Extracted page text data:
————

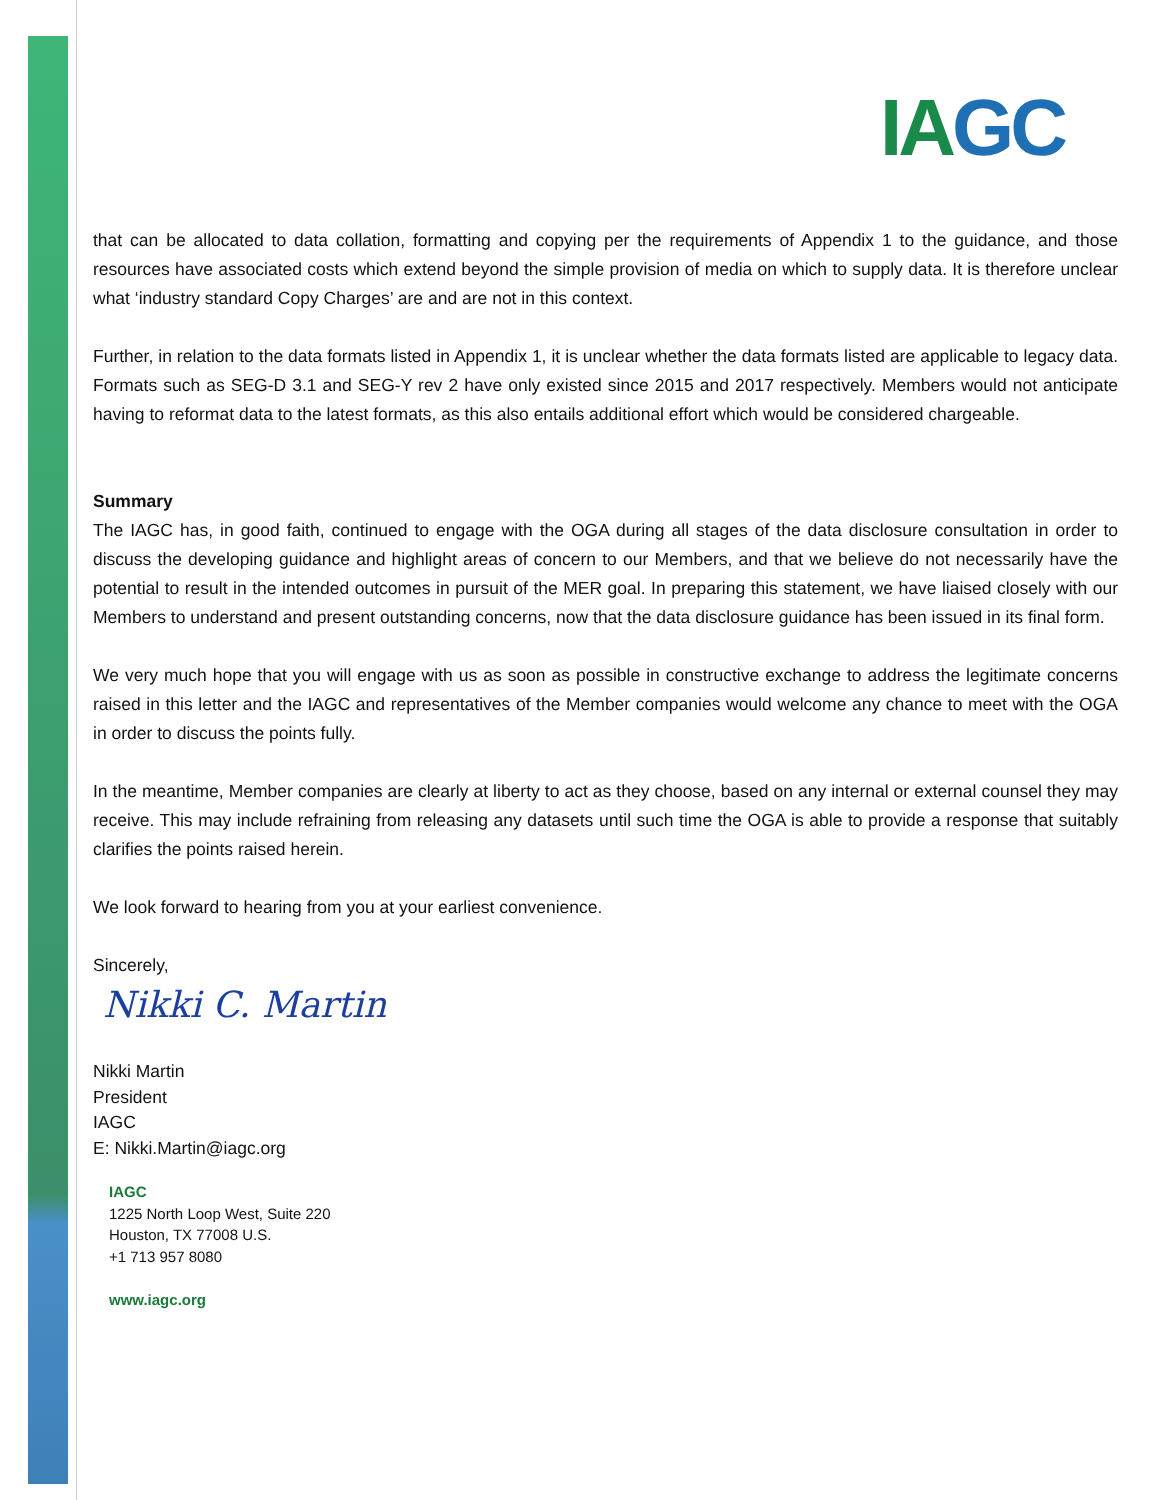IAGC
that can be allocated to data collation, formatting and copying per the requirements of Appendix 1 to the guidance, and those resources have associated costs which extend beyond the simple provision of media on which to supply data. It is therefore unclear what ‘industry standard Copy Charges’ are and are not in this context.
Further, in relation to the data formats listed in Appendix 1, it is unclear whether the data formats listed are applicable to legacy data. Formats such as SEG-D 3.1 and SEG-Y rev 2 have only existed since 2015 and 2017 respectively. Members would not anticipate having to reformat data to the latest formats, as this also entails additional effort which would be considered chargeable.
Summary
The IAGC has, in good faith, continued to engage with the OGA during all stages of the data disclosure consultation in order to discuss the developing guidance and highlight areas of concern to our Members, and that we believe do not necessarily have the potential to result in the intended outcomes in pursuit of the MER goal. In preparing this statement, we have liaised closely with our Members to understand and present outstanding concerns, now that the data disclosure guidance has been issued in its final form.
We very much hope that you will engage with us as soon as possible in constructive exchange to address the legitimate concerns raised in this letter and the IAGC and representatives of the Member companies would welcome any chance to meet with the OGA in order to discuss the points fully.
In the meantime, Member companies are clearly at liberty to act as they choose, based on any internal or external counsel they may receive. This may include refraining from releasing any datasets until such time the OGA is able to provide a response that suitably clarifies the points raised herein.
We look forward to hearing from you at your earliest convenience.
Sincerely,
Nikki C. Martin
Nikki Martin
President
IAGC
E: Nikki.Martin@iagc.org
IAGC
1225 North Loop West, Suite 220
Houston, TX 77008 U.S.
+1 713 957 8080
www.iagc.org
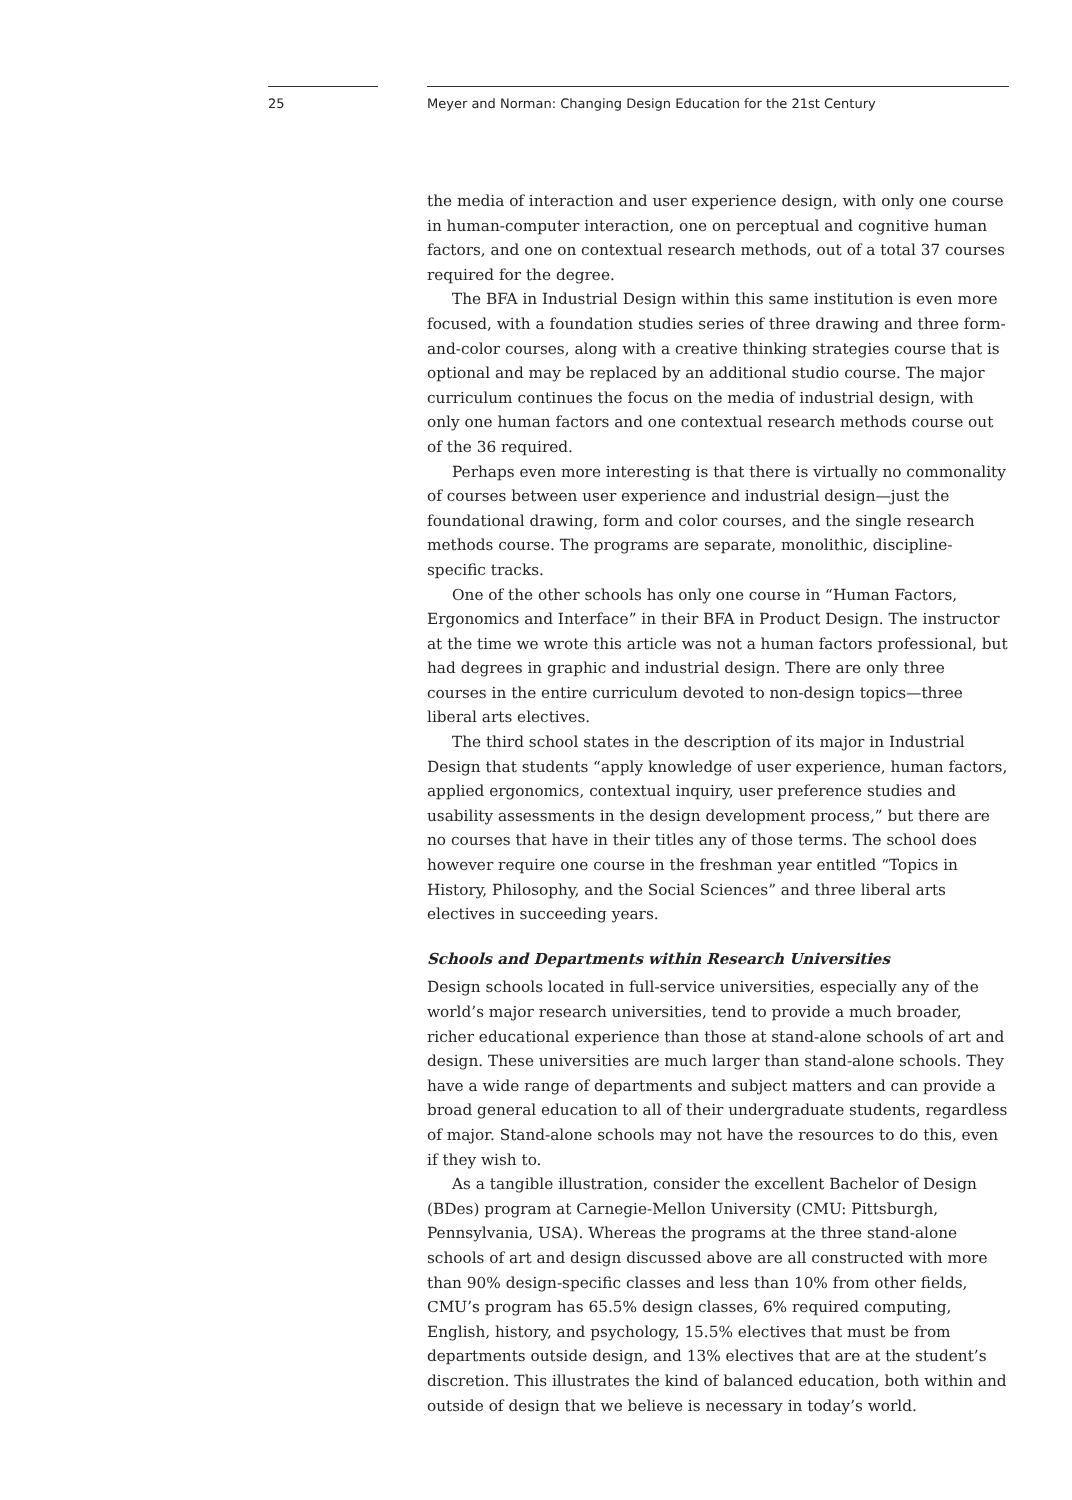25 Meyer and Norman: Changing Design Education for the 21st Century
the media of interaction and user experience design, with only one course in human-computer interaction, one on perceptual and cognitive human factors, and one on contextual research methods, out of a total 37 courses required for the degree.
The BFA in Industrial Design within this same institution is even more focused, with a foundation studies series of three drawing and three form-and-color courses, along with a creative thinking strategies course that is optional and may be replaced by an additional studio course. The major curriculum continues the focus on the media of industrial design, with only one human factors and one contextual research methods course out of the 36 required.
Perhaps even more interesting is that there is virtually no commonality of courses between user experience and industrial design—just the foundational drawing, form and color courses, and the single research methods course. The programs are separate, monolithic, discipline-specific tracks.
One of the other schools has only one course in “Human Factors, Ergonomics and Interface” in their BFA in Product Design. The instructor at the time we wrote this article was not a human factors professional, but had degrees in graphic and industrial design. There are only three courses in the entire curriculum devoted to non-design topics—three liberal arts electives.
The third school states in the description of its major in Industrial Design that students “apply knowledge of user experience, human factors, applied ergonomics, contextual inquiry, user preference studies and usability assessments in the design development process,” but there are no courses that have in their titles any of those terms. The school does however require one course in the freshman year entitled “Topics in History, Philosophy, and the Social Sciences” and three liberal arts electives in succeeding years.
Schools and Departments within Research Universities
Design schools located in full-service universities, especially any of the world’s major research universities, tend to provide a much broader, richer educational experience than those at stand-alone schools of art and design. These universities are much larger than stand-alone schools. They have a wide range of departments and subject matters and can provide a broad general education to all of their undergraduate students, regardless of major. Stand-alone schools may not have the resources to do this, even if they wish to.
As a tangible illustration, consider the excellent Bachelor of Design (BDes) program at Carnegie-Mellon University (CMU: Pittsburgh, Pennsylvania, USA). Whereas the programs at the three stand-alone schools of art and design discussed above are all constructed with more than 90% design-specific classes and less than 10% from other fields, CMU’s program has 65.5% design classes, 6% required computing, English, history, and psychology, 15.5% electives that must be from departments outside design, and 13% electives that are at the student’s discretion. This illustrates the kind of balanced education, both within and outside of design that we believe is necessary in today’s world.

————

Each line above that includes the word "those" is to be copied.

Task output:
that can be allocated to data collation, formatting and copying per the requirements of Appendix 1 to the guidance, and those resources have associated costs which extend beyond the simple provision of media on which to supply data. It is therefore unclear what ‘industry standard Copy Charges’ are and are not in this context.
The third school states in the description of its major in Industrial Design that students “apply knowledge of user experience, human factors, applied ergonomics, contextual inquiry, user preference studies and usability assessments in the design development process,” but there are no courses that have in their titles any of those terms. The school does however require one course in the freshman year entitled “Topics in History, Philosophy, and the Social Sciences” and three liberal arts electives in succeeding years.
Design schools located in full-service universities, especially any of the world’s major research universities, tend to provide a much broader, richer educational experience than those at stand-alone schools of art and design. These universities are much larger than stand-alone schools. They have a wide range of departments and subject matters and can provide a broad general education to all of their undergraduate students, regardless of major. Stand-alone schools may not have the resources to do this, even if they wish to.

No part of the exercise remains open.